AVAILABLE DATA Block Start

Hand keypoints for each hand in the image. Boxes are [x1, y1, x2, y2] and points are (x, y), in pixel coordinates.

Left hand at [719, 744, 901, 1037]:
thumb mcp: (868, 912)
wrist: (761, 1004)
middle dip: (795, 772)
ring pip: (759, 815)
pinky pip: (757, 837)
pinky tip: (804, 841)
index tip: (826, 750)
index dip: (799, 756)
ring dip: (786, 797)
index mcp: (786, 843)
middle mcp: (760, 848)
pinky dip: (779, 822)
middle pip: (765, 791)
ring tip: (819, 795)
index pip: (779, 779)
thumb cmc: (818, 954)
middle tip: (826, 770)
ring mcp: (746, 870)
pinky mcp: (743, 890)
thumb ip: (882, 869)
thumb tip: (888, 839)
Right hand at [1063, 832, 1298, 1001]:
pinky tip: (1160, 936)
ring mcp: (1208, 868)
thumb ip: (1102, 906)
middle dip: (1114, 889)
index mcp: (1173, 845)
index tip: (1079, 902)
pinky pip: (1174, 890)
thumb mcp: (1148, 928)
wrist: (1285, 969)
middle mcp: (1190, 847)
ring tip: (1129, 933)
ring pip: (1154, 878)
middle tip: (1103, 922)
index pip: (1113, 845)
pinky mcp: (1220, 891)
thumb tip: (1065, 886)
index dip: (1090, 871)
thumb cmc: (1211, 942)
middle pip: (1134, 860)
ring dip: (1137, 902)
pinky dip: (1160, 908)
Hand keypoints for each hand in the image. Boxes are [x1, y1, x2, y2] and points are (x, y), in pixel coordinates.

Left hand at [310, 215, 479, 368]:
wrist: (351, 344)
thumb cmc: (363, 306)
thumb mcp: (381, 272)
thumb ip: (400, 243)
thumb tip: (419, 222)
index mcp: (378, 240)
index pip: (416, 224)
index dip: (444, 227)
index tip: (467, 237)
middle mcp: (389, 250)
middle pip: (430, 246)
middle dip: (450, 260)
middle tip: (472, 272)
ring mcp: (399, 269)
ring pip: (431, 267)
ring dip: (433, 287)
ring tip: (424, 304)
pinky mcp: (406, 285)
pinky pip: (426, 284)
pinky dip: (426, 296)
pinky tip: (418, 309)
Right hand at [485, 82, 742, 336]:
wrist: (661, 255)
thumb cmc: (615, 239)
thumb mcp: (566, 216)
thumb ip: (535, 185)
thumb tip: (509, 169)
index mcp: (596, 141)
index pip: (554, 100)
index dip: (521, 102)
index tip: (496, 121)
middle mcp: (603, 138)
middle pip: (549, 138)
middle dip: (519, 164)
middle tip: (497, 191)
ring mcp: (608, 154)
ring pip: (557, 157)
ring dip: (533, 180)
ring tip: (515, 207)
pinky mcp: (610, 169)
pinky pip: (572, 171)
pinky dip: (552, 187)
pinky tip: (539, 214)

AVAILABLE DATA Block End

▶ **TASK DESCRIPTION**:
Up to and including the line with "thumb cmc: (818, 954)", repeat the entries exactly, beginning at their first line.

▶ **THE COMPLETED TASK**:
Hand keypoints for each hand in the image. Boxes are [x1, y1, x2, y2] and points are (x, y), in pixel coordinates.

Left hand at [719, 744, 901, 1037]:
thumb mcp: (868, 912)
wrist: (761, 1004)
middle dip: (795, 772)
ring pip: (759, 815)
pinky pip: (757, 837)
pinky tip: (804, 841)
index tip: (826, 750)
index dip: (799, 756)
ring dip: (786, 797)
index mcp: (786, 843)
middle mcp: (760, 848)
pinky dip: (779, 822)
middle pip: (765, 791)
ring tip: (819, 795)
index pip: (779, 779)
thumb cmc: (818, 954)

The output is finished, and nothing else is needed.